● **PROMPT**:
Both the line with "salivary gland stained" and the line with "of human stomach" in the records below must appear in the output, along with every line between them, exactly and with nothing added.

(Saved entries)
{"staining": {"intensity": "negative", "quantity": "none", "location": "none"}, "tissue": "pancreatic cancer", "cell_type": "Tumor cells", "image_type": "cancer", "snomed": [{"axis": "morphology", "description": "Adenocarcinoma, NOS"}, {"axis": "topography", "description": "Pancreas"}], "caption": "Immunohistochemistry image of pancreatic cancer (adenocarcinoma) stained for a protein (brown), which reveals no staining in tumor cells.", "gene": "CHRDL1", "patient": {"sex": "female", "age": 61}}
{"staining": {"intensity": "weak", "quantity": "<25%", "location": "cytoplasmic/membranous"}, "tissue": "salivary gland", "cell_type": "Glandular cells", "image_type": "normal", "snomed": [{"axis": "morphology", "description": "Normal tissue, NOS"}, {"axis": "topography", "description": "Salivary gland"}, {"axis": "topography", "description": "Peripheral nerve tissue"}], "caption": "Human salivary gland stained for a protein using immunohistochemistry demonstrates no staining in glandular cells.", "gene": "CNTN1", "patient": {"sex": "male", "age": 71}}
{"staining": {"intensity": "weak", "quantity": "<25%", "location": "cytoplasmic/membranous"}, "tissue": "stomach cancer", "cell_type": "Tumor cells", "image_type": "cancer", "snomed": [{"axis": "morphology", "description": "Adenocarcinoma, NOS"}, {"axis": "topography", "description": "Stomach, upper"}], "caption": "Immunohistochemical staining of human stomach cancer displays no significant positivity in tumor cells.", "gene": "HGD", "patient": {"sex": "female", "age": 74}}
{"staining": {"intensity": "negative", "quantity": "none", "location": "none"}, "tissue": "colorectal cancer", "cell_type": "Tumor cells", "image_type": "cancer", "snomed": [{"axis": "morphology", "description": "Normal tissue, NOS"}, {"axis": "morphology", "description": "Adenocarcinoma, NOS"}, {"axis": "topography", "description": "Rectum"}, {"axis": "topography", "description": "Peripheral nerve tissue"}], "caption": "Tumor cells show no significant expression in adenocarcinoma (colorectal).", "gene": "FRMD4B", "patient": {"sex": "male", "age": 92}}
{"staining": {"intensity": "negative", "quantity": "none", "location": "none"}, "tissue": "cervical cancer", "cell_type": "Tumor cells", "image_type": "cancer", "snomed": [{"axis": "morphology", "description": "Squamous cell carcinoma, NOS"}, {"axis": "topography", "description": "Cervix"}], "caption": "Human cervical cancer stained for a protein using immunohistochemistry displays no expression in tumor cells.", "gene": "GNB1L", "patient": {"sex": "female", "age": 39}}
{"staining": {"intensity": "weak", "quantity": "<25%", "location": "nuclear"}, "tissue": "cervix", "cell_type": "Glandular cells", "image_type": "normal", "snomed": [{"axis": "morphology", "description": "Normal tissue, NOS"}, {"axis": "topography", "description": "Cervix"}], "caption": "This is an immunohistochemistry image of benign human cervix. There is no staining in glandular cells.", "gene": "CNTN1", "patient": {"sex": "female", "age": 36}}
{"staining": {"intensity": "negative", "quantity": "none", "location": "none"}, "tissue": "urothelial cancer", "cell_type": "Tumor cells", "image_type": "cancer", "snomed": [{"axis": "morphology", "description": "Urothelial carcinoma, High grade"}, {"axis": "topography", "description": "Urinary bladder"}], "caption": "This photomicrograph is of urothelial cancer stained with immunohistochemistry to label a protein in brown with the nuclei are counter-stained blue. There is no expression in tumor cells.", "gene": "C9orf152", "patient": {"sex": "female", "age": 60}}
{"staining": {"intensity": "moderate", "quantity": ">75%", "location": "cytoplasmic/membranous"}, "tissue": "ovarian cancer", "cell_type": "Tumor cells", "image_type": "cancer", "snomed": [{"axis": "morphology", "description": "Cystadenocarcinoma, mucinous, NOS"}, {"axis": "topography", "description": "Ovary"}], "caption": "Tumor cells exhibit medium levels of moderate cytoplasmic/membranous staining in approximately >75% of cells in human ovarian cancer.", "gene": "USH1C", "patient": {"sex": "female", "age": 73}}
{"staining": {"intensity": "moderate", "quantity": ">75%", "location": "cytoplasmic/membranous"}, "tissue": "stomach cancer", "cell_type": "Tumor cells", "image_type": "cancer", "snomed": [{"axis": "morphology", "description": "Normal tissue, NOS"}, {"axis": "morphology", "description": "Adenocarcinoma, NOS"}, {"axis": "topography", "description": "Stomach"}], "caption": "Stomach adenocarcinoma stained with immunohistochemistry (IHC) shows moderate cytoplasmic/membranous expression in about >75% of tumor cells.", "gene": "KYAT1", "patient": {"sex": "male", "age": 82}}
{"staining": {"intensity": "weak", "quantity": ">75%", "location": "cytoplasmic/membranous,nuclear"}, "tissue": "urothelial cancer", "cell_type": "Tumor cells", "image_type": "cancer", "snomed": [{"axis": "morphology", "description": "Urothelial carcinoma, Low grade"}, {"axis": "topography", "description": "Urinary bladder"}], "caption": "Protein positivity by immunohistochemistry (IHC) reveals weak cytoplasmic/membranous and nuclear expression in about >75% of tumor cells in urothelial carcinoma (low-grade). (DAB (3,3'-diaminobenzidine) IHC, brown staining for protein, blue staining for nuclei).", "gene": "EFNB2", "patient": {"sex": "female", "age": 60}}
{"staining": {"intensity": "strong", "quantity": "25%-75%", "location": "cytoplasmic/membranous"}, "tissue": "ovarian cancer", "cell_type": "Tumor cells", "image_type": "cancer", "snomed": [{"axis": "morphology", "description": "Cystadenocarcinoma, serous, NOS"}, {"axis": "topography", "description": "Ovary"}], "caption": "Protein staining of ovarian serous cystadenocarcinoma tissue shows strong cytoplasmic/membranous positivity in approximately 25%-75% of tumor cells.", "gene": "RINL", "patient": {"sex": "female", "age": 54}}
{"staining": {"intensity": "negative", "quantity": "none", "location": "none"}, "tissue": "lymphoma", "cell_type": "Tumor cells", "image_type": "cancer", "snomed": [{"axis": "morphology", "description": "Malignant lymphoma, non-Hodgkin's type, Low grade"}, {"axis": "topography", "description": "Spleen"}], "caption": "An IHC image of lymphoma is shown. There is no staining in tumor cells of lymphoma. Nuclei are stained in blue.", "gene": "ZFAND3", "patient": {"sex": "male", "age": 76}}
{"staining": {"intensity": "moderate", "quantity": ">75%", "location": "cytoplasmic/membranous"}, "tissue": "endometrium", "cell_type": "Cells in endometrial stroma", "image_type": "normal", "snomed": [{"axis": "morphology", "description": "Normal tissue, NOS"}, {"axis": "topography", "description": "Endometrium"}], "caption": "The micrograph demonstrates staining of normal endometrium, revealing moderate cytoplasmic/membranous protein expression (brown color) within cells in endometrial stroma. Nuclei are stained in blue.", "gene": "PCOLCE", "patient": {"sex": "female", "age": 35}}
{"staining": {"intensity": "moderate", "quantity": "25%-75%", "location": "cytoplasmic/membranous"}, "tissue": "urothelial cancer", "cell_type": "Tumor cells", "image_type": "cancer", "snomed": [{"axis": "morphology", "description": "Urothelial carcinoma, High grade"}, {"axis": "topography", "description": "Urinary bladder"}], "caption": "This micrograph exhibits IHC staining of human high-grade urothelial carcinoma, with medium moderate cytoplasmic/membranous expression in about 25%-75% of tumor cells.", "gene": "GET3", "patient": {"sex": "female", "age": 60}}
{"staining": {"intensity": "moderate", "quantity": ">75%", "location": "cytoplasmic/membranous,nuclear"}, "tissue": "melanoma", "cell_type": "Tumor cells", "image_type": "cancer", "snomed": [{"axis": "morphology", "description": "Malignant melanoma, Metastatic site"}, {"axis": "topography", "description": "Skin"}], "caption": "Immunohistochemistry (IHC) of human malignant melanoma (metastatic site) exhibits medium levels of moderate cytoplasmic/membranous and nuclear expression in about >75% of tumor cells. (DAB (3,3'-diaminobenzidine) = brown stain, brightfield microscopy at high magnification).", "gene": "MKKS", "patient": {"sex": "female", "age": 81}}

● **ANSWER SPACE**:
{"staining": {"intensity": "weak", "quantity": "<25%", "location": "cytoplasmic/membranous"}, "tissue": "salivary gland", "cell_type": "Glandular cells", "image_type": "normal", "snomed": [{"axis": "morphology", "description": "Normal tissue, NOS"}, {"axis": "topography", "description": "Salivary gland"}, {"axis": "topography", "description": "Peripheral nerve tissue"}], "caption": "Human salivary gland stained for a protein using immunohistochemistry demonstrates no staining in glandular cells.", "gene": "CNTN1", "patient": {"sex": "male", "age": 71}}
{"staining": {"intensity": "weak", "quantity": "<25%", "location": "cytoplasmic/membranous"}, "tissue": "stomach cancer", "cell_type": "Tumor cells", "image_type": "cancer", "snomed": [{"axis": "morphology", "description": "Adenocarcinoma, NOS"}, {"axis": "topography", "description": "Stomach, upper"}], "caption": "Immunohistochemical staining of human stomach cancer displays no significant positivity in tumor cells.", "gene": "HGD", "patient": {"sex": "female", "age": 74}}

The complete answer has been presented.